Rares sont les cinéastes qui, comme Guy Gilles, ont su filmer le temps et l’expérience de la mélancolie qu’il induit. Le sentiment que quelque chose a été qui ne reviendra plus, de la jeunesse s’écoulant et de la vanité du passage infusent son œuvre singulière et trop rare. Le jardin qui bascule nous présente une nouvelle instanciation de ce basculement du temps, sans retour possible. Karl (Patrick Jouannet), jeune tueur à gage à la solde d’un fleuriste trouble, semble enchaîner les contrats avec un détachement froid, dans une ville électrique, toute de musique et de néons. La tranquillité fait irruption lorsque Karl est envoyé, accompagné de l’encore plus jeune Roland (Philippe Chemin), à la poursuite d’une mystérieuse bourgeoise (Delphine Seyrig) trônant dans un manoir aux portes de Paris, où les deux jeunes hommes, à la beauté languide, sont introduits. Vient alors le moment de la suspension du temps, dans ce jardin iridescent qui impose au film un rythme langoureux ; l’amour devient possible, la fuite prend fin. La succession des jours se donne alors comme une véritable matière temporelle, appelant le souvenir et la projection dans ce jardin où l’éternité semble s’être installée. Mais, comme le dit Sami Frey à une Delphine Seyrig de plus en plus indifférente, « le temps charrie tout, même nos souvenirs les plus doux ». Le manoir, le jardin, la suspension sont un mirage : tout doit finir. 

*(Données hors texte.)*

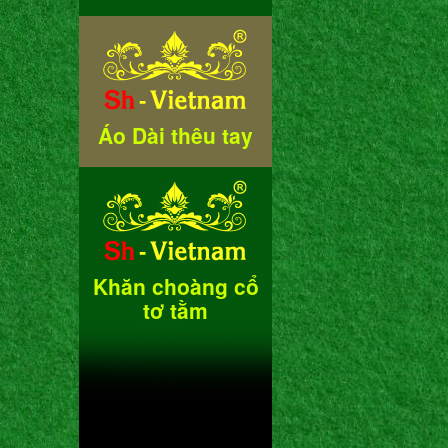
Áo Dài thêu tay
Khăn choàng cổ
tơ tằm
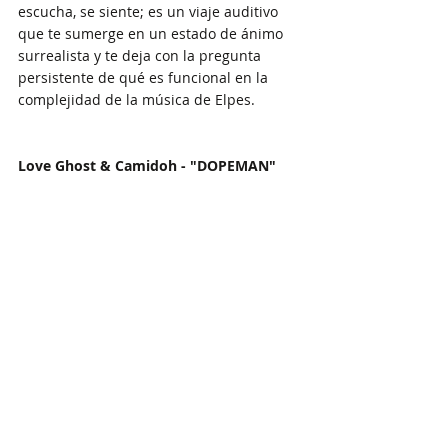
escucha, se siente; es un viaje auditivo 
que te sumerge en un estado de ánimo 
surrealista y te deja con la pregunta 
persistente de qué es funcional en la 
complejidad de la música de Elpes.
Love Ghost & Camidoh - "DOPEMAN"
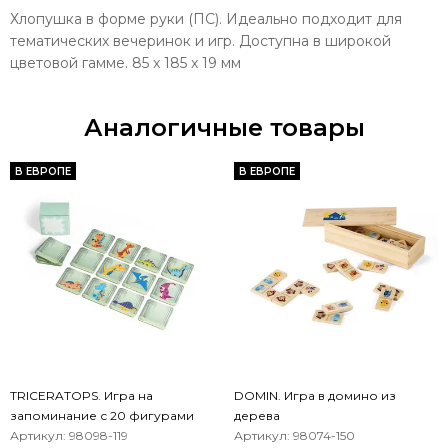
Хлопушка в форме руки (ПС). Идеально подходит для
тематических вечеринок и игр. Доступна в широкой
цветовой гамме. 85 x 185 x 19 мм
Аналогичные товары
В ЕВРОПЕ
В ЕВРОПЕ
TRICERATOPS. Игра на
DOMIN. Игра в домино из
запоминание с 20 фигурами
дерева
Артикул: 98098-119
Артикул: 98074-150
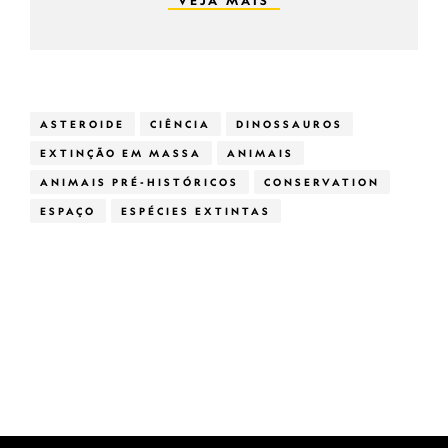
VEJA MAIS
ASTEROIDE
CIÊNCIA
DINOSSAUROS
EXTINÇÃO EM MASSA
ANIMAIS
ANIMAIS PRÉ-HISTÓRICOS
CONSERVATION
ESPAÇO
ESPÉCIES EXTINTAS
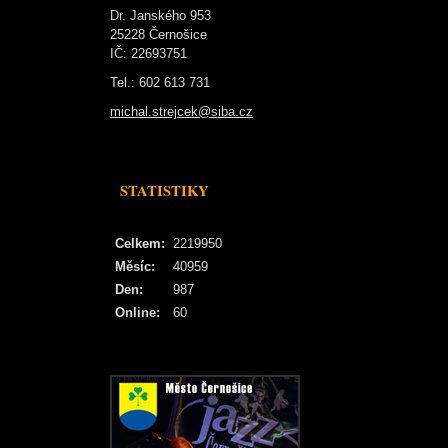
Dr. Janského 953
25228 Černošice
IČ: 22693751
Tel.: 602 613 731
michal.strejcek@siba.cz
STATISTIKY
Celkem:
2219950
Měsíc:
40959
Den:
987
Online:
60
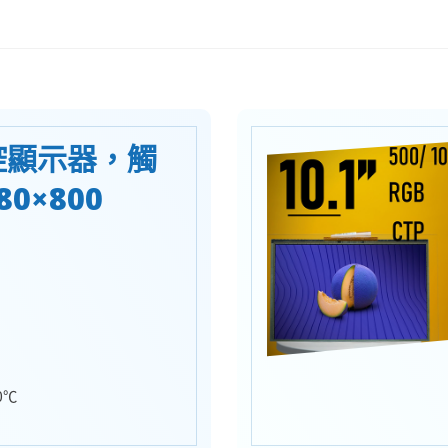
工控顯示器，觸
80×800
0℃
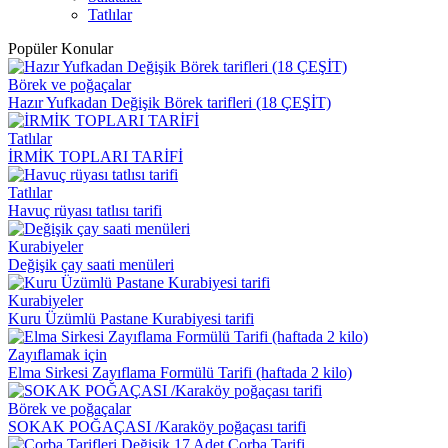
Tatlılar
Popüler Konular
Börek ve poğaçalar
Hazır Yufkadan Değişik Börek tarifleri (18 ÇEŞİT)
Tatlılar
İRMİK TOPLARI TARİFİ
Tatlılar
Havuç rüyası tatlısı tarifi
Kurabiyeler
Değişik çay saati menüleri
Kurabiyeler
Kuru Üzümlü Pastane Kurabiyesi tarifi
Zayıflamak için
Elma Sirkesi Zayıflama Formülü Tarifi (haftada 2 kilo)
Börek ve poğaçalar
SOKAK POĞAÇASI /Karaköy poğaçası tarifi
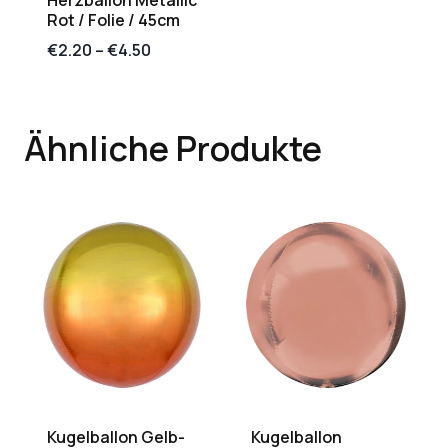
Herzballon Metallic
Rot / Folie / 45cm
€
2.20
–
€
4.50
Ähnliche Produkte
Kugelballon Gelb-
Kugelballon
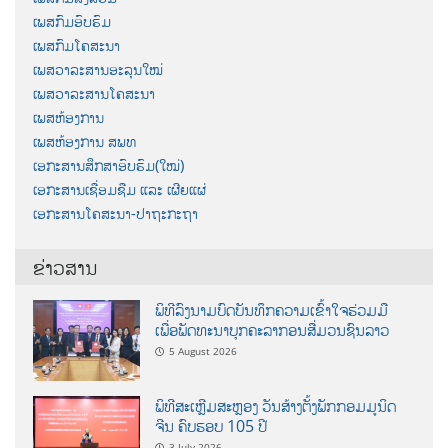
ເພສກົມອົບຮົມ
ເພສກົມໂຄສະນາ
ເພສວາລະສານອະລຸນໃໝ່
ເພສວາລະສານໂຄສະນາ
ເພສຫ້ອງການ
ເພສຫ້ອງການ ສພທ
ເອກະສານສຶກສາອົບຮົມ(ໃໝ່)
ເອກະສານເຊື່ອມຊືມ ແລະ ເຜີຍແຜ່
ເອກະສານໂຄສະນາ-ປາຖະກະຖາ
ຂ່າວສານ
ພິທີລົງນາມບົດບັນທຶກຄວາມເຂົ້າໃຈຮ່ວມມື
ເພື່ອພັດທະນາບຸກຄະລາກອນສື່ມວນຊົນລາວ
5 August 2026
ພິທີສະເຫຼີມສະຫຼອງ ວັນສ້າງຕັ້ງພັກກອມມູນິດ
ຈີນ ຄົບຮອບ 105 ປີ
3 July 2026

Sur le support et la trame balisée du film noir, Guy Gilles introduit un travail du temps, de l’évocation, du souvenir, qui en fait un film proustien. Rien d’étonnant à cela lorsqu’on sait que Guy Gilles a consacré à Proust un remarquable documentaire, qui permet de mesurer à quel point l’écriture de ce dernier est cinématographique. Guy Gilles, dans une forme paradoxale, propose un film aux plans fixes et au montage nerveux et hachuré. Les plans fixes, tableaux vivants, sont des images qui, comme le dit Delphine Seyrig, « remplissent la tête », et leur succession rapide par un montage sec rappelle que le cinéma fonctionne comme la conscience, par projection et évocation. Chaque personnage porte en lui tout un monde qui, évoqué par la vision d’un objet faisant irruption par le montage, informe son regard et rend incertaine la distinction entre la chose imaginée et la chose vécue. Un objet ramène à un souvenir, une image en appelle une autre, dans une succession qui donne au temps sa matière, et qui fait naître la beauté aux coutures du film, comme le disait si bien Bresson. Ce travail du temps ne fait pas du Jardin qui bascule un film psychologique ; au contraire, les personnages, saisis progressivement par des angles changeants, restent hermétiques, seule subsiste semble-t-il leur inscription dans le temps et dans l’espace du jardin. Guy Gilles propose par ailleurs peu de situations, de scènes ; il s’intéresse à l’écoulement à la fois abrupt et doux du temps par une succession de plans qui vont comme s’écroulant les uns sur les autres. La narration reste donc secondaire, introduisant seulement un germe de corruption dans ce paradis apparent, qui, on le découvrira, n’en a pas besoin, car le temps corrompt tout, « charrie tout ». Resteront des instants que leur beauté imprime, vignettes édéniques d’un moment suspendu. Si, c’est la loi du temps, tout doit passer, qu’il faut bien mourir car demain ne viendra pas toujours, le cinéma, celui de Guy Gilles en particulier, laisse subsister quelques images : « ça a été ».